** GIVEN DATA **
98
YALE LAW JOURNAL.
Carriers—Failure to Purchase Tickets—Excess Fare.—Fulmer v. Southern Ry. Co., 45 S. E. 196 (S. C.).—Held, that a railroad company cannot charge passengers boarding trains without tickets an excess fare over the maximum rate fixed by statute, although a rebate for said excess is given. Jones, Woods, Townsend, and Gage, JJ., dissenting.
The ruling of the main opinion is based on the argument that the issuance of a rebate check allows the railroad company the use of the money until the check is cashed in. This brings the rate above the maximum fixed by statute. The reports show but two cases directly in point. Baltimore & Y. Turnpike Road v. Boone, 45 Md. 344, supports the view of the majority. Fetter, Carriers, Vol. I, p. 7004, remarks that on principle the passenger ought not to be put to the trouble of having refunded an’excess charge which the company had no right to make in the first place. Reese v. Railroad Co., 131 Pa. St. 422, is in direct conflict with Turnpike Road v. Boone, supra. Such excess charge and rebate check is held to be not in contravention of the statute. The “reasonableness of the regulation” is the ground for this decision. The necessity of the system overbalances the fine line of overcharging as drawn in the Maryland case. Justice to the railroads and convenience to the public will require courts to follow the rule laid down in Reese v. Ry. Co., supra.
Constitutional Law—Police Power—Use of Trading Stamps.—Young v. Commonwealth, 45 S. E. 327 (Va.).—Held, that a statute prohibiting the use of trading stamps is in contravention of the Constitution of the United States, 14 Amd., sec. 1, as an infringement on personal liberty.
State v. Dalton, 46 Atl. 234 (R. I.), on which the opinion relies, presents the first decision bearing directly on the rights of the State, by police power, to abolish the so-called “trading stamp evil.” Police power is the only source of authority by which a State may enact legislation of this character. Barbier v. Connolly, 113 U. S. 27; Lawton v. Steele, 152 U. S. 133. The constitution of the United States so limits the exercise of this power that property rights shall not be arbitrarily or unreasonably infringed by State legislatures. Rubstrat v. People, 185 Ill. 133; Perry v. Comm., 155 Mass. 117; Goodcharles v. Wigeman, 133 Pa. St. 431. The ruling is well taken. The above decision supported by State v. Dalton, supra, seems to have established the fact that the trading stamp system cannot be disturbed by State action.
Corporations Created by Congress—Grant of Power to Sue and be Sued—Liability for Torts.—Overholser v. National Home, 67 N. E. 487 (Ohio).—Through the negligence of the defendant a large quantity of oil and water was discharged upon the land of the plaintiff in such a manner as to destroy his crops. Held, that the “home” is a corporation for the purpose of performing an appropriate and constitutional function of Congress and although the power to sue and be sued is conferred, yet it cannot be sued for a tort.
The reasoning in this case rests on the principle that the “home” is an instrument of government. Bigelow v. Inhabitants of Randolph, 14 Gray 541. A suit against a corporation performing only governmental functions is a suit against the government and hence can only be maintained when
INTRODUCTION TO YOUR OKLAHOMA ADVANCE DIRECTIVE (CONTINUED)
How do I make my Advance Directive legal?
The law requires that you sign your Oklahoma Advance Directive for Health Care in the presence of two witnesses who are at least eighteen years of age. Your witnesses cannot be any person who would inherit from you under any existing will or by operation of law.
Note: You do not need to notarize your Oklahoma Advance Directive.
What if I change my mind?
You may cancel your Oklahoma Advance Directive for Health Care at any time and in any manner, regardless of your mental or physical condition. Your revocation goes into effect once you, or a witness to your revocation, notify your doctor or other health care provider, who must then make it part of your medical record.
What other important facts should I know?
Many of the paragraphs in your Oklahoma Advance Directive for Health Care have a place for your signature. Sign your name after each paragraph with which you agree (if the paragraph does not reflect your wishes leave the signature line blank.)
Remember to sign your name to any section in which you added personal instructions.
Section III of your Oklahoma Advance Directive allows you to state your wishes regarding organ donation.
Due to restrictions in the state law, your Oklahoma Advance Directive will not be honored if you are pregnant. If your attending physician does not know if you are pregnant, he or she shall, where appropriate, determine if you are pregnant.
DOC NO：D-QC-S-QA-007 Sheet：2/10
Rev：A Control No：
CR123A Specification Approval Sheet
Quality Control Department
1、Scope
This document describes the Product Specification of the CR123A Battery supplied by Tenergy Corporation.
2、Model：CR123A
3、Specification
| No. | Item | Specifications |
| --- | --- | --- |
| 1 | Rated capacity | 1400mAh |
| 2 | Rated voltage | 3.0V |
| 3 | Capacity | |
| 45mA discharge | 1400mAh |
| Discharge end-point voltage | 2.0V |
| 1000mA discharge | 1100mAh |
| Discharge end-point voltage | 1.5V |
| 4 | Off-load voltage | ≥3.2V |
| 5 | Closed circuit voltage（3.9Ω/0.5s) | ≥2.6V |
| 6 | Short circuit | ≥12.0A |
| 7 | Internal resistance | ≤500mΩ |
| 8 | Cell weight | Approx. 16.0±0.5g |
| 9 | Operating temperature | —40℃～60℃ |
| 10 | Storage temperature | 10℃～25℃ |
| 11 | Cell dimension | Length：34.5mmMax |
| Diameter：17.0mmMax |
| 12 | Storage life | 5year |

** ACTIVITY **
Write out, word for word, all lines from the line that holds "3、Specification" through the last line of the listing, with both end lines kept.

** COMPLETED EXERCISE **
3、Specification
| No. | Item | Specifications |
| --- | --- | --- |
| 1 | Rated capacity | 1400mAh |
| 2 | Rated voltage | 3.0V |
| 3 | Capacity | |
| 45mA discharge | 1400mAh |
| Discharge end-point voltage | 2.0V |
| 1000mA discharge | 1100mAh |
| Discharge end-point voltage | 1.5V |
| 4 | Off-load voltage | ≥3.2V |
| 5 | Closed circuit voltage（3.9Ω/0.5s) | ≥2.6V |
| 6 | Short circuit | ≥12.0A |
| 7 | Internal resistance | ≤500mΩ |
| 8 | Cell weight | Approx. 16.0±0.5g |
| 9 | Operating temperature | —40℃～60℃ |
| 10 | Storage temperature | 10℃～25℃ |
| 11 | Cell dimension | Length：34.5mmMax |
| Diameter：17.0mmMax |
| 12 | Storage life | 5year |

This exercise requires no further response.